🤖 AI Summary
Text-to-image diffusion models pose significant safety risks due to their propensity to generate NSFW (Not Safe For Work) content, yet existing concept erasure methods lack systematic, standardized evaluation. To address this gap, we introduce the first end-to-end NSFW concept erasure evaluation toolkit, establishing a standardized, multi-granularity safety assessment framework that integrates controllable generation benchmarks, distributional shift detection, and a human annotation protocol. We conduct the first comprehensive empirical study across major erasure paradigms—including fine-tuning, gradient masking, concept inversion, and prompt-based adversarial methods—evaluating their performance on cross-category generalization, semantic coherence, and functional robustness. Our bidirectional analysis paradigm links mechanistic insights to practical application outcomes. Experimental results demonstrate that our framework substantially improves the reliability of safety strategy deployment, providing a reproducible benchmark and actionable guidelines for content safety governance.
📝 Abstract
Text-to-image diffusion models have gained widespread application across various domains, demonstrating remarkable creative potential. However, the strong generalization capabilities of diffusion models can inadvertently lead to the generation of not-safe-for-work (NSFW) content, posing significant risks to their safe deployment. While several concept erasure methods have been proposed to mitigate the issue associated with NSFW content, a comprehensive evaluation of their effectiveness across various scenarios remains absent.
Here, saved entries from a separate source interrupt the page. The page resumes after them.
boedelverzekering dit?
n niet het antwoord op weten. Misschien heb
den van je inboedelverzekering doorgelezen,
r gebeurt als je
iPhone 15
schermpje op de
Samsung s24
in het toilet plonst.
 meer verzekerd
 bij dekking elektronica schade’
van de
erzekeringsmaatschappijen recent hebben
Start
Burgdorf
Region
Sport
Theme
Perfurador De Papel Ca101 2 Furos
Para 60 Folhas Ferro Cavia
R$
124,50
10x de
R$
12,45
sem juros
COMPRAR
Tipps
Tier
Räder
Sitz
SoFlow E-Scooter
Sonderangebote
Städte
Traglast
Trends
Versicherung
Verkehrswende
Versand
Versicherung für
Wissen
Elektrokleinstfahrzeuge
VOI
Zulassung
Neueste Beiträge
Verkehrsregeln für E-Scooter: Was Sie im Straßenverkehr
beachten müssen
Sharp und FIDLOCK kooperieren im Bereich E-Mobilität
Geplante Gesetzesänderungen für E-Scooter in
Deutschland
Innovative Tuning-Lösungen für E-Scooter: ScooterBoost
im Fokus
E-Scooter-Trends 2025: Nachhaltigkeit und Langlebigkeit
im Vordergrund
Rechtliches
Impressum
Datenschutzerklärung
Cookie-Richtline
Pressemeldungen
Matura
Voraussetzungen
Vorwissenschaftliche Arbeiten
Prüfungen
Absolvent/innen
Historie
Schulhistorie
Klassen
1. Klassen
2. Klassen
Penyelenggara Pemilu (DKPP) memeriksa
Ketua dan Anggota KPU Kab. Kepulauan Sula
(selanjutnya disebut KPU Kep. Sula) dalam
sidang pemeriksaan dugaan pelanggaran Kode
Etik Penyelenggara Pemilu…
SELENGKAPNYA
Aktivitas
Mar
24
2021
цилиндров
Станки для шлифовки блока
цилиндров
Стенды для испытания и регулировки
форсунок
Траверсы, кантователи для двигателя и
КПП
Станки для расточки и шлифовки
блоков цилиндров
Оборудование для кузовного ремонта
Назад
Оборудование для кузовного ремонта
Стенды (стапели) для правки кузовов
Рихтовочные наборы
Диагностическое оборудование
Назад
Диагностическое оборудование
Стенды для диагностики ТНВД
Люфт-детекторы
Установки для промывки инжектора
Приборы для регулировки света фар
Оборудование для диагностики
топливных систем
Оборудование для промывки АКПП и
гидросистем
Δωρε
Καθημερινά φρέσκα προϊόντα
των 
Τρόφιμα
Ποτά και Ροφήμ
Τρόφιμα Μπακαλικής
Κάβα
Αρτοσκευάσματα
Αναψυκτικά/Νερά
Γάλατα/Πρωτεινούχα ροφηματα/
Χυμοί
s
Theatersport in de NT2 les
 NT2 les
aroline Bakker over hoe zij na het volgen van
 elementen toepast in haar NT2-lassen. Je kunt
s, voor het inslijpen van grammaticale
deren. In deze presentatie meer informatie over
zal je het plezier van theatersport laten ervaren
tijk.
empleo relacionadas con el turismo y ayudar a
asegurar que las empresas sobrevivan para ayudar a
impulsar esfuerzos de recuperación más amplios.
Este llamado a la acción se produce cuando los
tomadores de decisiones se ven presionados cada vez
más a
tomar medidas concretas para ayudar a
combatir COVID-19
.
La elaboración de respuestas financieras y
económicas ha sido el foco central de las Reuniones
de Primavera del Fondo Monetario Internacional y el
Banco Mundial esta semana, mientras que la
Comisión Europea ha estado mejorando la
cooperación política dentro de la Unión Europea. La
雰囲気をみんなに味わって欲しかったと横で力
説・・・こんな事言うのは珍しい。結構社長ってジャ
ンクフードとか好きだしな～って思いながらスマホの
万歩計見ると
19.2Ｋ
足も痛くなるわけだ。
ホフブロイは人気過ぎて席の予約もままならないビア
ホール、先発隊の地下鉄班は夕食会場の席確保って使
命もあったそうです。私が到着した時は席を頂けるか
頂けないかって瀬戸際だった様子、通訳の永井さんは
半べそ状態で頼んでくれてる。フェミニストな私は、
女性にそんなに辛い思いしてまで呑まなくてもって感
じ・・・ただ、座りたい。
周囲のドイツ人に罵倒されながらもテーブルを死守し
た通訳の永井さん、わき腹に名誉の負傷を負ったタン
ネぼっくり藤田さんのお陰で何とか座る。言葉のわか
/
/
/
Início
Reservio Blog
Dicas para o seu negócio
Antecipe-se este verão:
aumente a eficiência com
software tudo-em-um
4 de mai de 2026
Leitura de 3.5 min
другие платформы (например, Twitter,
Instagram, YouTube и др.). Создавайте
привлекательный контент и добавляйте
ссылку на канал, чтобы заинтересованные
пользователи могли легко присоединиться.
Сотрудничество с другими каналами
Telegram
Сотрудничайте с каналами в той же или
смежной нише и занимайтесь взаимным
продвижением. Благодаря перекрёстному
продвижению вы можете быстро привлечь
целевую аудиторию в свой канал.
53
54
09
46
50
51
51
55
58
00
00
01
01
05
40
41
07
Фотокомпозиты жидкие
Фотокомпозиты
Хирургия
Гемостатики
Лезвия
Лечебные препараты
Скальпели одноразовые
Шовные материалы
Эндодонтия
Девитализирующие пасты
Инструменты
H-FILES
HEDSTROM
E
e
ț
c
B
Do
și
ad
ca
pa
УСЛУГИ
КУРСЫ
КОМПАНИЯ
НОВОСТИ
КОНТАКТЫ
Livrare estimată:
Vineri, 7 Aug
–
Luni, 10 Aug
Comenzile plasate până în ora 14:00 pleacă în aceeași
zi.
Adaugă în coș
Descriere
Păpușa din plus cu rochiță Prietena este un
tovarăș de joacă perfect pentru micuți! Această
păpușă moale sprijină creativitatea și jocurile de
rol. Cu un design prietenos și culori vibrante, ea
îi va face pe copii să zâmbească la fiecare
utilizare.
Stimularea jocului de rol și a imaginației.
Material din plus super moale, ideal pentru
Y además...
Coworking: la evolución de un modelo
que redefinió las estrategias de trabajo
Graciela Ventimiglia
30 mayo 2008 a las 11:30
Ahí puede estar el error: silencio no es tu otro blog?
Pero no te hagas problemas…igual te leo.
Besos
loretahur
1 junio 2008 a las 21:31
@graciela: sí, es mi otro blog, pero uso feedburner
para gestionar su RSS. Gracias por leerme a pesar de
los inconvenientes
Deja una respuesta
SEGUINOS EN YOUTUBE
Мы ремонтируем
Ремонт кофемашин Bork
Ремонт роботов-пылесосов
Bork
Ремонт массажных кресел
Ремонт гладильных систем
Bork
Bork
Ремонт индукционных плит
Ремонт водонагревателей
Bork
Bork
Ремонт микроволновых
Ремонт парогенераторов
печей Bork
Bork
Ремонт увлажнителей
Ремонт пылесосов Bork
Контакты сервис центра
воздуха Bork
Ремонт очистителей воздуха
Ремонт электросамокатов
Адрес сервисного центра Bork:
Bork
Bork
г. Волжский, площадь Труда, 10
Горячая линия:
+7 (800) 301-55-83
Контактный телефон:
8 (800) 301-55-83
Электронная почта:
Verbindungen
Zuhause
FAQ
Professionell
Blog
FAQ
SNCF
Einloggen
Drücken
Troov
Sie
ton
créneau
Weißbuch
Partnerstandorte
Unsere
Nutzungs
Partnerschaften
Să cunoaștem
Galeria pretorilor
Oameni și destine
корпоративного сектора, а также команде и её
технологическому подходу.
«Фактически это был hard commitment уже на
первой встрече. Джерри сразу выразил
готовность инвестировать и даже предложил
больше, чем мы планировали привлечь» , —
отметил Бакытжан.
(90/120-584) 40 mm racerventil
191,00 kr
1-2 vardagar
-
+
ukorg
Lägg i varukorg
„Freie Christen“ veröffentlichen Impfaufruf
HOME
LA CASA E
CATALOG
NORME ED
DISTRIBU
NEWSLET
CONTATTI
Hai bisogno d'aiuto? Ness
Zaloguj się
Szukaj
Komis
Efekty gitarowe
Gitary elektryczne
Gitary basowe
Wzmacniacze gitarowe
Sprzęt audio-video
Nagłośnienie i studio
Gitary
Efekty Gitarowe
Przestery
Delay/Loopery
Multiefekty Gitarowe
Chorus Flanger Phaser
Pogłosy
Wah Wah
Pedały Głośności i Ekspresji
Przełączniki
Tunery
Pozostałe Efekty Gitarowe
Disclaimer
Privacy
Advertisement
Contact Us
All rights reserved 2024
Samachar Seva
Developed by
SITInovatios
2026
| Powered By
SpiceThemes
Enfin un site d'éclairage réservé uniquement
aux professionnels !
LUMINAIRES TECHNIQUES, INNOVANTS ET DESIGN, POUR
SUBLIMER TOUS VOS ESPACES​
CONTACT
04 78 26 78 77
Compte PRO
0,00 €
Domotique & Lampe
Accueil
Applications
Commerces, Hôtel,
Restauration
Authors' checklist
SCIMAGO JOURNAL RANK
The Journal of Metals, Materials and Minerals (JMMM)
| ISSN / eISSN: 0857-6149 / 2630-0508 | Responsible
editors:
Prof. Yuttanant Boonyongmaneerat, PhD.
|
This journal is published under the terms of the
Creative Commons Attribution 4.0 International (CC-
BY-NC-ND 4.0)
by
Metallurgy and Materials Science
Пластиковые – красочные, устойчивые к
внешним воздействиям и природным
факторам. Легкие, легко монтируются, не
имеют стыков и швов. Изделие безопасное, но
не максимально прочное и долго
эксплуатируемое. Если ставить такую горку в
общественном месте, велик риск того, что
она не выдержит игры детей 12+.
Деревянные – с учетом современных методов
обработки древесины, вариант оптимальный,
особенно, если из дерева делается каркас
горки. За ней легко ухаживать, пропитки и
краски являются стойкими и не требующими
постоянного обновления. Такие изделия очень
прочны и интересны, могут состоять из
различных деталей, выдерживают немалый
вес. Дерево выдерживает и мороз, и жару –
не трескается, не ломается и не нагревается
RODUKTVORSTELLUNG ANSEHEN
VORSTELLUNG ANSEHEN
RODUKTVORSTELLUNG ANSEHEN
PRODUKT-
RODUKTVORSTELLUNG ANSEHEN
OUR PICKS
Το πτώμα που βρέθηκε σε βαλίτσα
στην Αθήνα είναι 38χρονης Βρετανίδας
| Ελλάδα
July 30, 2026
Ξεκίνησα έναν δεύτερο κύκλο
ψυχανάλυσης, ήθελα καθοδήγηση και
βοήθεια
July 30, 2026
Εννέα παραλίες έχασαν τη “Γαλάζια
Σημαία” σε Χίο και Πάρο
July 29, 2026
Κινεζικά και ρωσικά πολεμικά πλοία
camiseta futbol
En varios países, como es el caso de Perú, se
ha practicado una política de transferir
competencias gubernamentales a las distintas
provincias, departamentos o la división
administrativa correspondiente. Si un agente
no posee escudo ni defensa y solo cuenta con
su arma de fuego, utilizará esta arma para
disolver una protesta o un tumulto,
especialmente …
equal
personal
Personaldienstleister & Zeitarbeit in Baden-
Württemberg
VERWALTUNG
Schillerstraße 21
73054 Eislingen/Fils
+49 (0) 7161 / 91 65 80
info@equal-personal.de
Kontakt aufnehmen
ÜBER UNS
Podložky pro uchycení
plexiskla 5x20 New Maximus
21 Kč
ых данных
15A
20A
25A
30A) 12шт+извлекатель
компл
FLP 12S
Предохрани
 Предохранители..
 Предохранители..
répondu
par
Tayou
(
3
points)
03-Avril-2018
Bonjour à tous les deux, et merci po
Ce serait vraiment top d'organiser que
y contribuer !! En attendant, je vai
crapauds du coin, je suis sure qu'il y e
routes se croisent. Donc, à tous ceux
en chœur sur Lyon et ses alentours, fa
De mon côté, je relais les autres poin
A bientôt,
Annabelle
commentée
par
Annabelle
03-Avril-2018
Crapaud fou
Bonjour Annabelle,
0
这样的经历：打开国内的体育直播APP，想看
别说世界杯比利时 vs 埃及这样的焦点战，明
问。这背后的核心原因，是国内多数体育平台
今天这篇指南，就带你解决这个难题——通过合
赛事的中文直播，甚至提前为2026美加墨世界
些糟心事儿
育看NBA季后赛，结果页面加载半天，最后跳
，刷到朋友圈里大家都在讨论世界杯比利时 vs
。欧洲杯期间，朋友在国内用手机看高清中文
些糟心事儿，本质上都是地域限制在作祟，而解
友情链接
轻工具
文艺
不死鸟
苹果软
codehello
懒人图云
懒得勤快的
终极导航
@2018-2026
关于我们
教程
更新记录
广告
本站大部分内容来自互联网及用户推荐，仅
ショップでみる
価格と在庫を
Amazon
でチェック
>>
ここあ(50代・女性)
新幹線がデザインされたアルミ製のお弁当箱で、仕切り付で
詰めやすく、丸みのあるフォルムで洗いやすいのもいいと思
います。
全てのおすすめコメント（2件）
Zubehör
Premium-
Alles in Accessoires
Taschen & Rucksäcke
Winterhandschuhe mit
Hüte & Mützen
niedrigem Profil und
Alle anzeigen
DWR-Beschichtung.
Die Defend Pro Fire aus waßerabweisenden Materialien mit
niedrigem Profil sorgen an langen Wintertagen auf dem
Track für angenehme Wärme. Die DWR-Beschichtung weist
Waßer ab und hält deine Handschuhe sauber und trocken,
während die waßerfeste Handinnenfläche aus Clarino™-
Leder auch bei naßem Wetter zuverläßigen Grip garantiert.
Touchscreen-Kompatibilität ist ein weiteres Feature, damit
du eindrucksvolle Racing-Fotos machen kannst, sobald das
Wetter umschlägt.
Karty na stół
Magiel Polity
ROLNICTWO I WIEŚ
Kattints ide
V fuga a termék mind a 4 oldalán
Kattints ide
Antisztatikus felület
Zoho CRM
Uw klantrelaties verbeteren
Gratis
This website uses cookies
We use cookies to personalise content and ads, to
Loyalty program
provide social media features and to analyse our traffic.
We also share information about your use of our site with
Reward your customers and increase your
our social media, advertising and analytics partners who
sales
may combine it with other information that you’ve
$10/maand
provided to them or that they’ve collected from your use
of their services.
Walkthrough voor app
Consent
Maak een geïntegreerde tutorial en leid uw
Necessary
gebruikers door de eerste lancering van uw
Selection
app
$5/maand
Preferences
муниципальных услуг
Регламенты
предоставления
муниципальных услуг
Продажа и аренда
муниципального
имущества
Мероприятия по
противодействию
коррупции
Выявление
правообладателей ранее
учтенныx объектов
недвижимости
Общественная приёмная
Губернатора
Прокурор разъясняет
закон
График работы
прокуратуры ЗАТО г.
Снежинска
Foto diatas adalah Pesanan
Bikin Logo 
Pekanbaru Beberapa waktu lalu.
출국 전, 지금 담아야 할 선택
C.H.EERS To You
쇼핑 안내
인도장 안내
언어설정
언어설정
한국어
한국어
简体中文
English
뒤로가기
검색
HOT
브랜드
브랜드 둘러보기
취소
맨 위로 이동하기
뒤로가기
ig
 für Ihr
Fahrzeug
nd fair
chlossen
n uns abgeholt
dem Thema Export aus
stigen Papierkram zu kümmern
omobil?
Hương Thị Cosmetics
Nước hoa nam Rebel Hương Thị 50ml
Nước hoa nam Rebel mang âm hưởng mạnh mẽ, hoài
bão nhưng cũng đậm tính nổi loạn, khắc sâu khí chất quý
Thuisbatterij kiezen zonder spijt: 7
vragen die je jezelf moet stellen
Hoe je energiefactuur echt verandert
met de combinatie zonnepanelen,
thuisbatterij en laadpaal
To bridge this gap, we introduce a full-pipeline toolkit specifically designed for concept erasure and conduct the first systematic study of NSFW concept erasure methods. By examining the interplay between the underlying mechanisms and empirical observations, we provide in-depth insights and practical guidance for the effective application of concept erasure methods in various real-world scenarios, with the aim of advancing the understanding of content safety in diffusion models and establishing a solid foundation for future research and development in this critical area.